Tillerson has not taken the usual complement of beat reporters with him on either of his foreign trips so far, opting instead for small “pools” that send reports to others. Other recent secretaries of state have made a point of orchestrating a long, symbolic first trip, showcasing their own agendas with news conferences and interviews.
State Department officials have said the daily press briefings are only temporarily shelved while the new administration gets its footing, but there has been no announcement about when they will resume or whether they will still be held every day.
“The Department of State continues to provide members of the media a full suite of services,” acting department spokesman Mark Toner said Wednesday. “In addition to regular press briefings conducted by a department spokesperson, reporters will soon have access to additional opportunities each week to interact with State Department officials.”

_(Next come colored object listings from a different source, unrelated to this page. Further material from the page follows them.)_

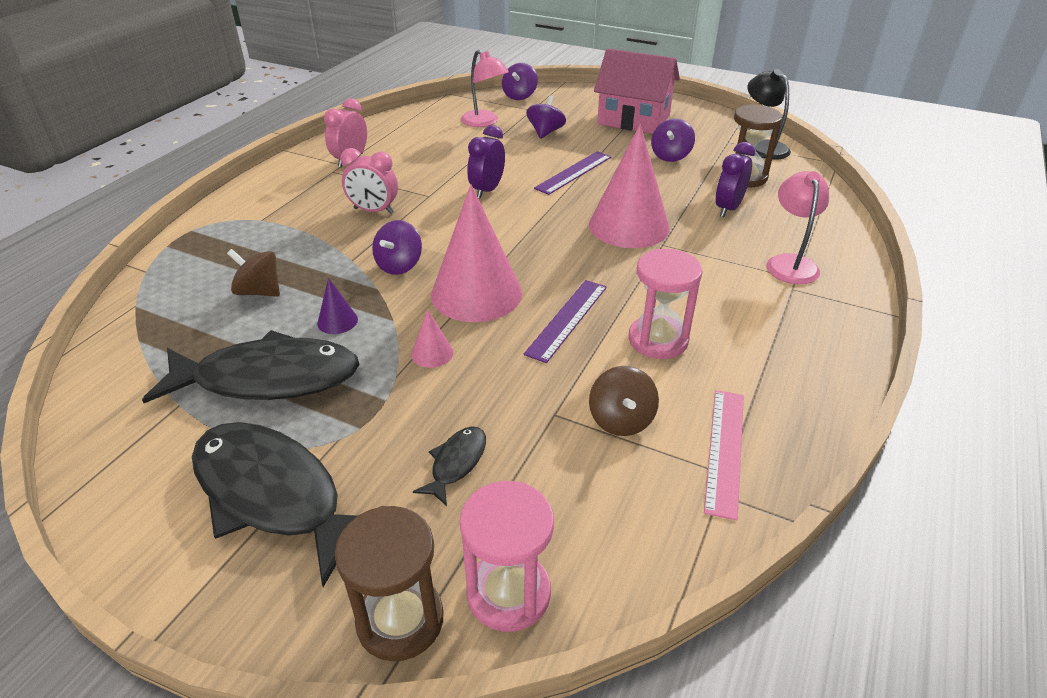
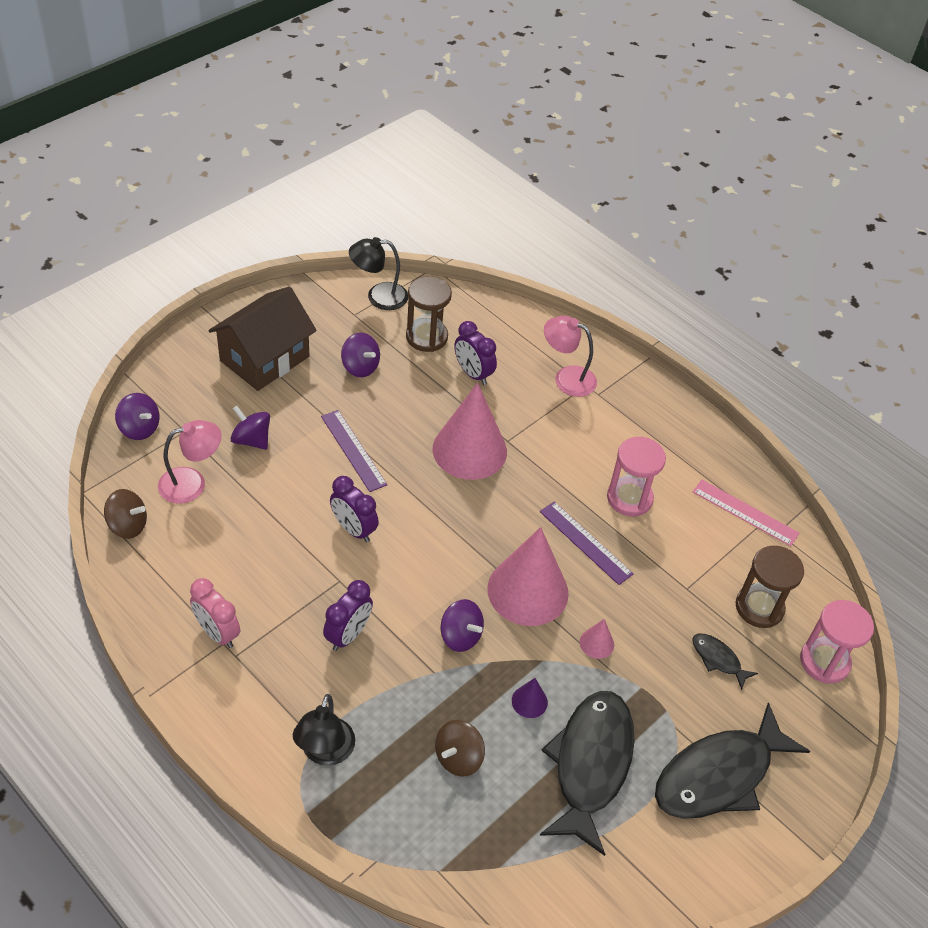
camera: 75 degrees left, 10 degrees up
brown hourglass [335,506,444,661] -> brown hourglass moved to [736,546,804,628]
pink clock [340,148,398,214] -> purple clock [323,580,373,651]
brown spinning top [589,366,659,436] -> brown spinning top moved to [104,489,147,539]
pink house [594,49,680,134] -> brown house [208,286,317,391]
none -> black lamp [293,694,355,766]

Other incoming administrations have called a hiatus of a few days at most before the briefings resumed. In 2001, the last time a Republican took over after a Democratic administration, there was no break at all. Boucher briefed on Monday, Jan. 22, answering questions about the Philippines, Iraq and Colin L. Powell’s first day on the job as secretary of state.
The silence from the State Department is all the more notable for the combative and sometimes adversarial stance Spicer has adopted and Trump’s own denunciations of major news organizations as biased. Last week, Trump used his favorite bypass, Twitter, to call the news media “the enemy of the American People.”
The former ExxonMobil chief executive has made no speeches beyond a well-received address to State Department employees on his arrival and has held no news conferences. He made only one brief, substantive remark on policy within reporters’ earshot during an intensive round of meetings in Bonn last week and ignored shouted questions that other foreign ministers attending the G-20 session gladly answered.